Monitoring includes continuous mean arterial pressure, heart rate, SpO2, ECMO flow, and sweep gas tracking. Maintain vigilance for desaturation, arrhythmia, cannula displacement, or circuit alarms.

Emergency readiness includes the immediate availability of clamps, airway equipment, and a predefined response plan, which are safety measures documented.[6]

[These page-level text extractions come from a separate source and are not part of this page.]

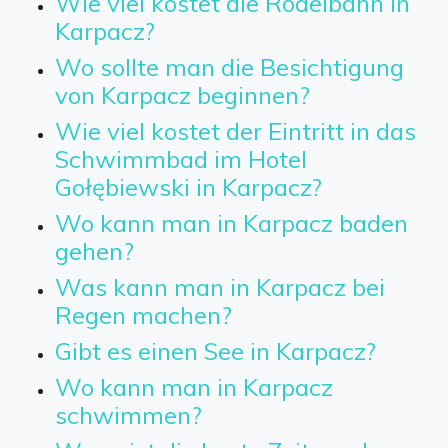
Wie viel kostet die Rodelbahn in
Karpacz?
Wo sollte man die Besichtigung
von Karpacz beginnen?
Wie viel kostet der Eintritt in das
Schwimmbad im Hotel
Gołębiewski in Karpacz?
Wo kann man in Karpacz baden
gehen?
Was kann man in Karpacz bei
Regen machen?
Gibt es einen See in Karpacz?
Wo kann man in Karpacz
schwimmen?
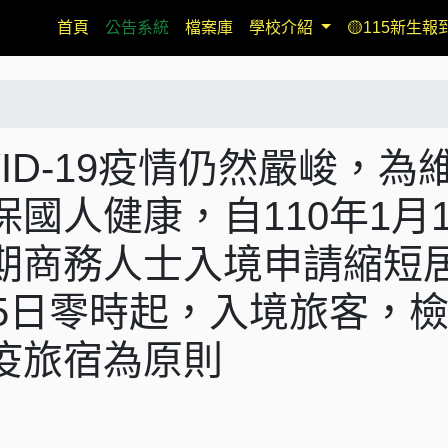
(current)
首頁
公告系統
檔案庫
學校介紹
🟡115新生報
ID-19疫情仍然嚴峻，為
國人健康，自110年1月
期商務人士入境申請縮短
5日零時起，入境旅客，
疫旅宿為原則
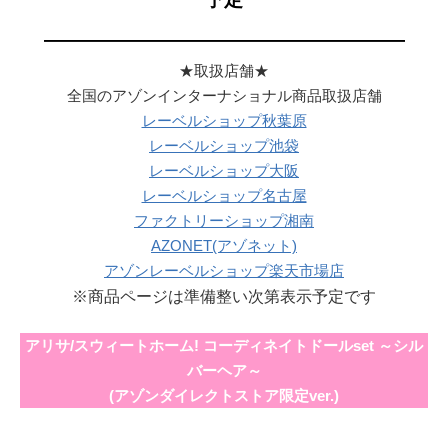
———————————————————
★取扱店舗★
全国のアゾンインターナショナル商品取扱店舗
レーベルショップ秋葉原
レーベルショップ池袋
レーベルショップ大阪
レーベルショップ名古屋
ファクトリーショップ湘南
AZONET(アゾネット)
アゾンレーベルショップ楽天市場店
※商品ページは準備整い次第表示予定です
アリサ/スウィートホーム! コーディネイトドールset ～シル
バーヘア～
(アゾンダイレクトストア限定ver.)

CANNULA-SPECIFIC CONSIDERATIONS

Jugular allows higher mobility, including supported walking. Femoral includes generally, limiting activity to standing transfers. Subclavian supports broader mobilization with secure harnessing. Securement methods vary by age group – infants require gentle, padded supports; adolescents may use adult-style fixation systems.

REHABILITATION TOOLS

All staff involved must undergo simulation-based and supervised training, covering ECMO physiology, mobilization risk assessment, emergency response, and role delineation. Competency requires proficiency in safe handling, troubleshooting, and adherence to defined safety limits.

TRAINING AND COMPETENCY

Staff must complete simulation-based and mentored training covering ECMO physiology, mobilization risk assessment, emergency management, and role allocation. Competency includes safe handling, troubleshooting during mobilization, and adherence to protocolized limits.[7]

CONCLUSION

Early mobilization in pediatric ECMO is both feasible and beneficial when implemented through evidence-based protocols, adapted to cannula type and patient age, and supported by training and family engagement. Integration of AI and emerging technologies provides additional opportunities to improve safety, optimize outcomes, and deliver standardized care across centers.